Opinion: Ten Days in March at L’Oca d’Oro
Living wages and paid sick leave are built into L’Oca d’Oro’s DNA. But without a government plan in place – for testing, sanitation checks, financial relief – co-owner Adam Orman explains why they’ve had to close their doors... for now.
By Adam Orman, Fri., April 10, 2020
I’m not a public health expert. But, for the last two weeks, I played one at L’Oca d’Oro, the restaurant I own with my business partner, Chef Fiore Tedesco, who knows a lot about the bacteria that makes miso but as little as we all did a month ago about viruses that cause pandemics.
The day before the city closed the dining rooms of bars and restaurants, we laid off our 25 employees. We had no news from our landlord, our SBA lender, the TX Workforce Commission, or any other authority as to what would happen next, but it was our choice to close. That changed with Judge Sarah Eckhardt’s order the following day. The city's partial closing was in the interest of public health, which we support, but there was still no plan in place for our near future. So many of our restaurant friends here and across the country reached out for support, advice, a pathway, a life rope. The resulting email flood was more anxiety-inducing than comforting. No one knew anything.

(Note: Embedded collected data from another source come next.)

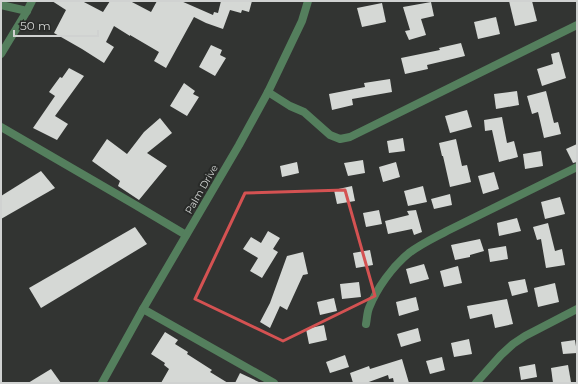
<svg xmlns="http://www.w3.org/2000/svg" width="578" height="384" font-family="Montserrat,sans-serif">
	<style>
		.building { fill: #d5d8d5 }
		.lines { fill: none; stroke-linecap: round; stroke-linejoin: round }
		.minor { stroke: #547f5d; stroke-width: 8 }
		.tertiary { stroke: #547f5d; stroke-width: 8 }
		.marked { fill: none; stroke: #d45252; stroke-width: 3; stroke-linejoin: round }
		.labels { text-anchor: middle; stroke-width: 4; stroke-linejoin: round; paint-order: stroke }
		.street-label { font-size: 10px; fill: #d0d2d1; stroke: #282a28 }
	</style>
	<rect width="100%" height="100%" fill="#323432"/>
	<!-- building -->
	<g class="building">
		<path d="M 52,1 L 82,1 L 103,12 L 110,1 L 130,1 L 151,12 L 157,1 L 181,1 L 213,15 L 214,12 L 218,13 L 221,1 L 252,1 L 249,12 L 242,10 L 241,13 L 230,10 L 223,29 L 206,23 L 194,17 L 166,68 L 154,61 L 159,52 L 130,35 L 130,36 L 114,26 L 106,42 L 114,47 L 104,63 L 82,49 L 54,33 L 66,10 Z"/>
		<path d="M 509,1 L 532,1 L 537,21 L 515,26 Z"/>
		<path d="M 431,2 L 434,16 L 421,19 L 426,35 L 409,40 L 405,31 L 410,30 L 403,7 Z"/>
		<path d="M 382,3 L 386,22 L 362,27 L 357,8 Z"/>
		<path d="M 496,17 L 500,34 L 478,39 L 474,22 Z"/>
		<path d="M 461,43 L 465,56 L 427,65 L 428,69 L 405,74 L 401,58 L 440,50 L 439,48 Z"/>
		<path d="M 211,45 L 222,50 L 220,55 L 226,58 L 215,76 L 199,67 Z"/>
		<path d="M 559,52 L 566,78 L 542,86 L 537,69 L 553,64 L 551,54 Z"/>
		<path d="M 69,68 L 84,76 L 55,116 L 68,124 L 57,140 L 33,128 L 55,96 L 49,92 L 60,77 L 62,78 Z"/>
		<path d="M 390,79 L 392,92 L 352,99 L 353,105 L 332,110 L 329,94 L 365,87 L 364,83 Z"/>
		<path d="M 184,83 L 195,91 L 193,94 L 199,97 L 187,116 L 170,106 Z"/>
		<path d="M 517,91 L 519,105 L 496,109 L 494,94 Z"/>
		<path d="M 546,91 L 554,123 L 558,122 L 561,134 L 544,138 L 538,112 L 532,114 L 527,96 Z"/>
		<path d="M 467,110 L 472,127 L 450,133 L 445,116 Z"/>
		<path d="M 502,117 L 507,143 L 514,141 L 518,157 L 499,162 L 492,130 L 485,131 L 484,120 Z"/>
		<path d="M 160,118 L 172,133 L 147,153 L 167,166 L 139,200 L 118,186 L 120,181 L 92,161 L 107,139 L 127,154 L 144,132 Z"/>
		<path d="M 403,138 L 405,151 L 389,153 L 387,141 Z"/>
		<path d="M 456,139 L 462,166 L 467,165 L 471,182 L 450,187 L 443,156 L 442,156 L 439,143 Z"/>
		<path d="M 577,144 L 577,162 L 573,163 L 566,149 Z"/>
		<path d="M 541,151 L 543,166 L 525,169 L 523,154 Z"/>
		<path d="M 363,160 L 365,173 L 348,176 L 344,163 Z"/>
		<path d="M 297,162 L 299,173 L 282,177 L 280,166 Z"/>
		<path d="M 396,162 L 400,177 L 383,182 L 379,167 Z"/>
		<path d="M 41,171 L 55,188 L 1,219 L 1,196 Z"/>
		<path d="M 494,172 L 499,189 L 483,194 L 478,176 Z"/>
		<path d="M 352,186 L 355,201 L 337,204 L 334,190 Z"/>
		<path d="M 423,186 L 427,202 L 408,206 L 404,191 Z"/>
		<path d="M 450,194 L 452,205 L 434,209 L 431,199 Z"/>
		<path d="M 560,197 L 565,214 L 545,219 L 541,202 Z"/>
		<path d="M 379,210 L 382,224 L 366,227 L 363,213 Z"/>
		<path d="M 416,210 L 422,232 L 414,235 L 412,229 L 388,234 L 385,221 L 409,215 L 407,211 Z"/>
		<path d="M 517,218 L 521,231 L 499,236 L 497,223 Z"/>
		<path d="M 548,223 L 555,251 L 562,249 L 565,265 L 546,268 L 541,239 L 537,240 L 533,227 Z"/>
		<path d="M 135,227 L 147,244 L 41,308 L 29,288 Z"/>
		<path d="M 268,231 L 280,238 L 273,249 L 278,252 L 262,278 L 250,271 L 258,258 L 243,249 L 251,237 L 261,243 Z"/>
		<path d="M 480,239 L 484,251 L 470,255 L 470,257 L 455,260 L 451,245 Z"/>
		<path d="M 506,246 L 508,259 L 490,262 L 488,249 Z"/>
		<path d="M 370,250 L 373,265 L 356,268 L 353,253 Z"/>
		<path d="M 303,252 L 308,274 L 303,275 L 287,310 L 280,306 L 270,328 L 260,322 L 270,303 L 287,256 Z"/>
		<path d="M 424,264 L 429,279 L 410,284 L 406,269 Z"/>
		<path d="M 458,266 L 462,283 L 444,287 L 440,271 Z"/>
		<path d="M 525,279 L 528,292 L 512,296 L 508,282 Z"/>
		<path d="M 359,282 L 361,297 L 342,299 L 340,284 Z"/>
		<path d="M 555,283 L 559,302 L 538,307 L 534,288 Z"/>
		<path d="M 416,297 L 419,310 L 399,316 L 396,302 Z"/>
		<path d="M 334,298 L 337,311 L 320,315 L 317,302 Z"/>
		<path d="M 507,299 L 513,324 L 495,328 L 492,314 L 470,319 L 467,306 Z"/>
		<path d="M 324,325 L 327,340 L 309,344 L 306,329 Z"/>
		<path d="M 418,328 L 421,341 L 401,347 L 397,334 Z"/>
		<path d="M 165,332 L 178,340 L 175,344 L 188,352 L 187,354 L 212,370 L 210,372 L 228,383 L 161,383 L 169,369 L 164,365 L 165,363 L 151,354 Z"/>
		<path d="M 469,339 L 472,354 L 454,357 L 451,343 Z"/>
		<path d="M 575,340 L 577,353 L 563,354 L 561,342 Z"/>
		<path d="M 345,355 L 349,367 L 330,373 L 326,362 Z"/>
		<path d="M 442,357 L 445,370 L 430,374 L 426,361 Z"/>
		<path d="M 402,359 L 409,383 L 394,383 L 393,378 L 389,379 L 388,375 L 366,383 L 353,383 L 350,373 L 369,366 L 370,369 Z"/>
		<path d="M 535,364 L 537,377 L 521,380 L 519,367 Z"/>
		<path d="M 568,365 L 571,382 L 553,383 L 551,368 Z"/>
		<path d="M 51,369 L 61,383 L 28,383 Z"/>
		<path d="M 240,373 L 261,383 L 235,383 Z"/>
	</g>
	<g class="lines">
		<!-- minor -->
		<g class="minor">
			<path d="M 1,5 L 27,11"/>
			<path d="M 1,54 L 27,11 L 32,1"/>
			<path d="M 268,92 L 290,106 L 304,112 L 330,135 L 340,139 L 350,137 L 577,25"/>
			<path d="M 1,127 L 132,203 L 186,235"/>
			<path d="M 143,309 L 274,383"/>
			<path d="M 366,324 C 367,319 367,313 369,308 C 377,288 392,267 409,253 C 421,244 434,238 447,231 L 577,167"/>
			<path d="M 476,383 L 501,355 L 513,344 L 525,336 L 577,309"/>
		</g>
		<!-- tertiary -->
		<path class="tertiary" d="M 102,383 L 143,309 L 239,145 L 268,92 L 302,21 L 308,1"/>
	</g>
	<!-- marked area -->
	<path class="marked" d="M 345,190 L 375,296 L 283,341 L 195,299 L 245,193 Z"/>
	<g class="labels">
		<!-- street labels -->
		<g class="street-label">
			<text transform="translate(201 189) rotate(-60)" y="4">Palm Drive</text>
		</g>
	</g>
	<!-- border -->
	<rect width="578" height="384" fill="none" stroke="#d0d2d1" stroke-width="4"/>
	<!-- scale -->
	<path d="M14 30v6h84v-6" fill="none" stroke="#d0d2d1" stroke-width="2"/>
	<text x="20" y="30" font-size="12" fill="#d0d2d1" stroke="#282a28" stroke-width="3" paint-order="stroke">50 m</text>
</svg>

The first day of takeout, I was a bad father, keeping my 11-year-old son, whose life had been canceled, at L’Oca d’Oro for far too many hours as I tried to figure out how to be a good boss in this new reality. I was chasing my tail.
Our employees needed to know about the status of their direct primary health care access, about our takeout service, when they’d be working, how they’d be paid, the unemployment process, if they could access their sick leave. We did our best to give clear answers from the abundance of half-truths, misinformation, and lack of guidance that was available.

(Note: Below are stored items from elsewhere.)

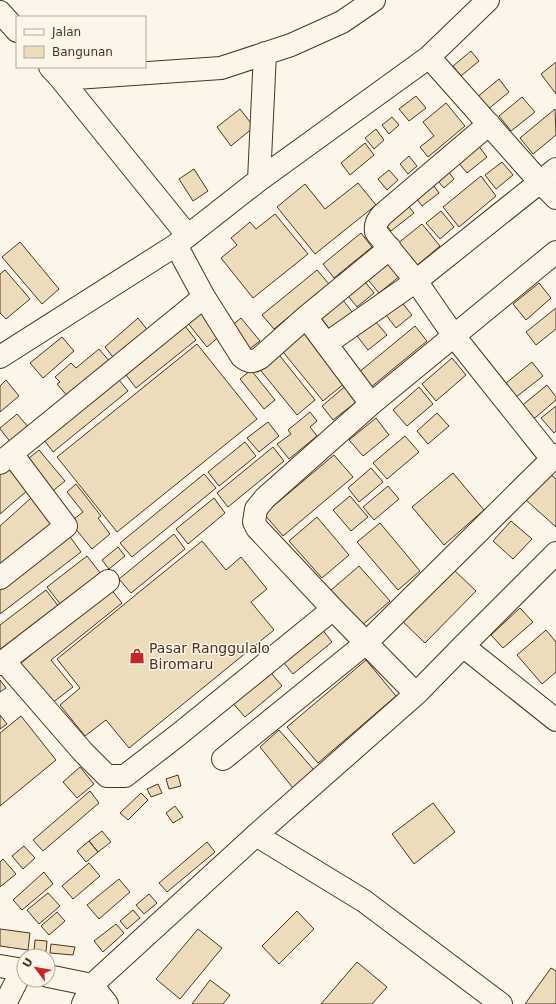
<svg xmlns="http://www.w3.org/2000/svg" width="556" height="1004" font-family="'DejaVu Sans',sans-serif">
<style>
.building{fill:#ecdcbc;stroke:#4a3520}
.lines{fill:none;stroke-linecap:round;stroke-linejoin:round}
.street-casing{stroke:#4a3520;stroke-width:24}
.street{stroke:#fbf6e9;stroke-width:22}
.labels{text-anchor:middle;dominant-baseline:central;stroke-width:3;stroke-linejoin:round;paint-order:stroke}
.poi-label{font-size:14px;fill:#4a3520;stroke:#fbf6e9;text-anchor:start}
</style>
<rect width="100%" height="100%" fill="#fbf6e9"/>
<path class="building" d="M 471,51 L 479,61 L 461,76 L 453,66 Z
M 556,62 L 556,94 L 541,74 Z
M 499,79 L 509,92 L 486,111 L 476,98 Z
M 416,96 L 426,108 L 409,121 L 399,109 Z
M 522,97 L 535,112 L 511,131 L 499,116 Z
M 446,103 L 465,126 L 428,157 L 420,147 L 434,136 L 423,122 Z
M 240,109 L 254,127 L 231,146 L 217,127 Z
M 555,109 L 556,135 L 533,154 L 520,138 Z
M 392,117 L 399,125 L 389,134 L 382,125 Z
M 376,129 L 384,140 L 374,149 L 365,138 Z
M 365,143 L 374,155 L 350,175 L 341,163 Z
M 478,145 L 487,157 L 467,173 L 457,161 Z
M 409,156 L 417,166 L 408,174 L 400,164 Z
M 502,162 L 513,175 L 496,189 L 485,175 Z
M 194,169 L 208,191 L 193,201 L 179,179 Z
M 389,170 L 398,180 L 387,190 L 378,179 Z
M 448,171 L 454,179 L 444,188 L 437,180 Z
M 481,176 L 496,196 L 459,227 L 443,207 Z
M 430,180 L 439,193 L 422,206 L 413,194 Z
M 358,183 L 376,205 L 315,254 L 277,207 L 305,184 L 325,209 Z
M 405,202 L 414,213 L 391,231 L 383,221 Z
M 441,211 L 454,227 L 440,239 L 426,223 Z
M 275,214 L 308,254 L 253,298 L 221,258 L 237,245 L 231,238 L 250,222 L 256,229 Z
M 422,224 L 440,246 L 415,267 L 397,244 Z
M 361,233 L 372,247 L 334,278 L 323,264 Z
M 20,242 L 59,289 L 42,304 L 2,257 Z
M 386,257 L 401,275 L 379,293 L 364,275 Z
M 5,270 L 30,299 L 6,319 L 0,313 L 0,274 Z
M 317,270 L 329,284 L 274,329 L 262,315 Z
M 362,278 L 374,293 L 357,307 L 345,292 Z
M 539,283 L 551,298 L 526,320 L 513,304 Z
M 339,295 L 353,313 L 331,331 L 317,313 Z
M 399,299 L 412,315 L 396,328 L 383,311 Z
M 556,308 L 556,329 L 536,345 L 526,332 Z
M 203,310 L 222,334 L 207,347 L 187,322 Z
M 138,318 L 149,332 L 116,361 L 105,347 Z
M 241,318 L 260,341 L 248,350 L 230,327 Z
M 375,321 L 387,335 L 368,350 L 357,336 Z
M 185,326 L 196,340 L 136,388 L 126,375 Z
M 415,326 L 427,341 L 370,388 L 358,373 Z
M 301,329 L 345,383 L 323,401 L 279,347 Z
M 62,337 L 74,351 L 43,378 L 30,363 Z
M 197,344 L 257,419 L 117,532 L 57,457 Z
M 99,349 L 111,363 L 69,398 L 57,384 L 60,382 L 55,377 L 71,363 L 76,368 Z
M 276,351 L 315,400 L 297,415 L 257,366 Z
M 452,358 L 466,375 L 436,401 L 422,384 Z
M 532,362 L 543,376 L 511,401 L 500,388 Z
M 251,370 L 275,400 L 264,409 L 240,379 Z
M 6,380 L 19,396 L 0,412 L 0,386 Z
M 119,380 L 128,391 L 53,452 L 44,440 Z
M 348,384 L 360,399 L 333,420 L 322,406 Z
M 547,385 L 556,397 L 556,400 L 530,422 L 519,408 Z
M 419,387 L 433,404 L 407,426 L 393,410 Z
M 556,406 L 556,431 L 554,433 L 541,418 Z
M 310,412 L 317,421 L 310,427 L 317,436 L 289,459 L 277,444 L 291,434 L 288,430 Z
M 437,413 L 449,426 L 428,444 L 417,431 Z
M 17,414 L 30,429 L 12,444 L 0,429 L 0,428 Z
M 376,418 L 389,435 L 363,456 L 349,440 Z
M 268,422 L 279,436 L 259,452 L 247,438 Z
M 405,436 L 419,452 L 387,479 L 373,463 Z
M 245,442 L 256,456 L 219,486 L 208,472 Z
M 273,447 L 284,461 L 228,507 L 217,493 Z
M 39,450 L 65,481 L 49,494 L 24,462 Z
M 334,455 L 353,477 L 283,536 L 264,514 Z
M 7,467 L 28,490 L 0,514 L 0,474 Z
M 371,468 L 383,482 L 359,502 L 348,488 Z
M 453,473 L 484,510 L 444,545 L 412,507 Z
M 204,474 L 216,488 L 132,557 L 120,543 Z
M 550,474 L 556,479 L 556,527 L 526,500 Z
M 76,484 L 101,516 L 98,518 L 110,534 L 92,549 L 70,522 L 83,512 L 67,492 Z
M 388,486 L 399,499 L 374,520 L 363,507 Z
M 350,496 L 368,517 L 351,531 L 333,510 Z
M 31,498 L 54,524 L 0,571 L 0,526 Z
M 214,498 L 225,513 L 188,544 L 176,529 Z
M 317,517 L 349,555 L 322,578 L 289,541 Z
M 511,521 L 532,539 L 513,559 L 493,541 Z
M 380,523 L 420,571 L 398,590 L 357,542 Z
M 68,534 L 81,552 L 0,614 L 0,586 Z
M 174,534 L 185,549 L 131,593 L 119,579 Z
M 202,541 L 226,570 L 241,557 L 267,589 L 251,602 L 274,630 L 129,748 L 106,720 L 85,736 L 60,705 L 80,688 L 57,659 Z
M 118,547 L 125,556 L 109,569 L 102,560 Z
M 87,556 L 101,574 L 61,605 L 47,587 Z
M 359,566 L 390,601 L 360,627 L 330,591 Z
M 451,567 L 476,591 L 425,643 L 400,619 Z
M 110,588 L 122,603 L 51,660 L 73,687 L 52,703 L 20,664 L 32,654 L 31,652 Z
M 46,590 L 59,607 L 0,651 L 0,625 Z
M 520,608 L 533,622 L 503,648 L 491,635 Z
M 318,624 L 332,642 L 293,674 L 279,657 Z
M 546,630 L 556,642 L 556,672 L 542,684 L 517,655 Z
M 366,660 L 396,696 L 318,763 L 287,727 Z
M 267,668 L 282,686 L 245,717 L 230,700 Z
M 0,680 L 6,688 L 0,692 Z
M 0,715 L 7,724 L 0,729 Z
M 21,716 L 56,760 L 0,806 L 0,733 Z
M 279,730 L 314,770 L 293,788 L 260,747 Z
M 80,767 L 94,784 L 77,798 L 63,782 Z
M 178,775 L 181,786 L 169,789 L 166,779 Z
M 158,784 L 162,793 L 151,797 L 147,789 Z
M 90,791 L 99,803 L 43,851 L 33,840 Z
M 141,793 L 148,800 L 128,820 L 120,813 Z
M 433,803 L 455,832 L 414,864 L 392,834 Z
M 175,806 L 183,817 L 173,823 L 166,813 Z
M 102,831 L 111,842 L 98,852 L 89,841 Z
M 89,841 L 98,852 L 86,862 L 77,851 Z
M 207,842 L 215,852 L 167,892 L 159,883 Z
M 24,846 L 35,858 L 23,869 L 12,856 Z
M 3,859 L 16,874 L 0,887 L 0,862 Z
M 89,863 L 100,876 L 73,899 L 62,886 Z
M 44,872 L 53,884 L 22,910 L 13,900 Z
M 119,879 L 130,892 L 99,919 L 87,905 Z
M 48,893 L 60,906 L 39,924 L 27,910 Z
M 149,894 L 157,903 L 144,914 L 136,905 Z
M 133,910 L 140,918 L 127,929 L 120,921 Z
M 297,911 L 314,929 L 279,964 L 262,946 Z
M 57,912 L 65,921 L 49,935 L 41,926 Z
M 116,924 L 124,933 L 103,952 L 94,941 Z
M 0,929 L 30,933 L 28,950 L 0,946 Z
M 198,929 L 222,948 L 180,999 L 156,979 Z
M 35,940 L 47,941 L 46,952 L 34,951 Z
M 51,944 L 75,947 L 73,955 L 50,953 Z
M 357,962 L 387,987 L 372,1004 L 321,1004 Z
M 551,968 L 556,971 L 556,1004 L 525,1004 Z
M 210,980 L 230,995 L 223,1004 L 192,1004 Z"/>
<g class="lines">
<defs>
<path id="street" d="M 0,12 L 17,31
M 429,57 L 540,182 L 556,198
M 50,67 L 61,79 L 221,68 L 291,45 L 342,22 L 374,0
M 61,79 L 188,236
M 489,124 L 382,215 C 377,221 375,224 376,232 L 416,281 L 454,336 L 552,459
M 259,180 L 265,53
M 176,245 L 204,297 L 242,357 C 249,363 253,362 260,358 L 306,317 L 390,248
M 306,317 L 371,404
M 326,344 L 416,281 L 540,182 L 556,169
M 0,357 L 176,245 L 259,180 L 429,57 L 488,0
M 0,463 L 204,297
M 0,578 L 66,526 L 12,454
M 463,646 L 556,720
M 4,661 L 83,752 L 107,776 L 125,776 L 178,735 L 333,609
M 0,664 L 108,581
M 416,694 L 333,609 L 257,528 L 254,522 L 256,509 L 265,498 L 371,404 L 556,252
M 223,759 L 366,643 L 556,455
M 256,835 L 364,901 L 501,1004
M 0,966 L 24,970
M 48,976 L 92,985 L 256,835 L 416,694 L 463,646 L 556,553
M 5,1004 L 22,970
M 83,1004 L 92,985 L 107,1004"/>
</defs>
<use href="#street" class="street-casing"/>
<use href="#street" class="street"/>
</g>
<defs>
<symbol id="shop-bare" viewBox="-9 -9 18 18"><path d="M-5-2.5h2.3a2.7 3.5 0 0 1 5.4 0H5L5.5 6h-11ZM-1.5-2.5h3a1.5 2.3 0 0 0-3 0Z" fill="#c62828" stroke="#fbf6e9" stroke-width="2.5" paint-order="stroke"/></symbol>
</defs>
<g fill-rule="evenodd">
<use href="#shop-bare" x="126" y="645" width="22" height="22"/>
</g>
<g class="labels">
<g class="poi-label">
<text x="149" y="648">Pasar Ranggulalo<tspan x="149" dy="16">Biromaru</tspan></text>
</g>
</g>
<rect x="16" y="16" width="130" height="52" fill="#fbf6e9" stroke="#b4a999"/>
<rect x="24" y="29" width="20" height="6" fill="#fbf6e9" stroke="#b4a999"/>
<text x="52" y="36" font-size="12" fill="#4a3520">Jalan</text>
<rect x="24" y="46" width="20" height="12" fill="#ecdcbc" stroke="#b4a999"/>
<text x="52" y="56" font-size="12" fill="#4a3520">Bangunan</text>
<g transform="translate(36 968) rotate(302)"><circle r="19" fill="#fbf6e9" stroke="#b4a999"/>
<path d="M0-3L7 15L0 10L-7 15Z" fill="#c62828"/>
<text y="-6" font-size="11" font-weight="bold" text-anchor="middle" fill="#4a3520">U</text>
</g>
</svg>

We scrambled to defer our loan, renegotiate our lease, stop deliveries, consolidate items and turn off refrigeration, and process food to reduce waste. We dismantled our business while also setting up a new takeout business. We built and promoted an online ordering system, changed the menu, created new health protocols.
The first five days I passed through all five stages of grief every 15 minutes. I listened to many war stories. I explored too many resources about connecting farms to customers, connecting employees to jobs, connecting food to the hungry. A nation of hospitality workers were trying their damnedest to be hospitable, from a distance, and we were wearing ourselves out.
We also researched. We read the city’s orders, the CDC guidelines, and focused on informative journalism, not horror stories or political gossip. We talked with L’Oca d’Oro’s doctor and watched an episode of Last Week Tonight because John Oliver had no incentive to mislead us and he’s funny. So many people who were not elected officials agreed: Without tests and targeted quarantines, America needed to stay home. It was in the best interest of our staff and our customers if we closed temporarily and stopped encouraging them to come in.
Running takeout softened our fall and increased food access, but allowing every restaurant in the city to put food in a box or cocktails in a plastic bottle is not essential. We did not want to be the restaurant owners who found out a week too late that we’d been serving food while one of our employees had the coronavirus. We were not comfortable taking our employees’ temperatures. We were concerned that no one was confirming our sanitizing practices or anyone else’s. Without a sufficient plan in place, the country is haltingly coming to the conclusion that we just have to stay away from each other until this thing dies. It’s a boring end to this monster movie in which we’ve found ourselves.
That’s where we are now. We’re applying for loans that we may qualify for and that will probably be forgiven by the government to pay the landlord, the bank, the employees, and the utilities companies who are still waiting on the same definitive information that we’re waiting on. Customers still regularly make me tear up with emails about their last lasagna and pictures of themselves drinking to-go Negronis in their backyards. They buy generous gift cards for fresh mozzarella that we won’t be able to serve for many weeks. Someone posted, “We love L’Oca d’Oro because you supported sick leave before it was cool.” Fiore and I look forward to reopening to a restaurant scene in Austin where L'Oca d'Oro is not at all cool because sick leave and living wages and health care and counseling are the norm. Then, all there will be to talk about is pasta.
Adam Orman is co-owner and general manager of L'Oca d'Oro, an Italian-inspired restaurant in Mueller known for sourcing from sustainable, humane farms and paying One Fair Wage.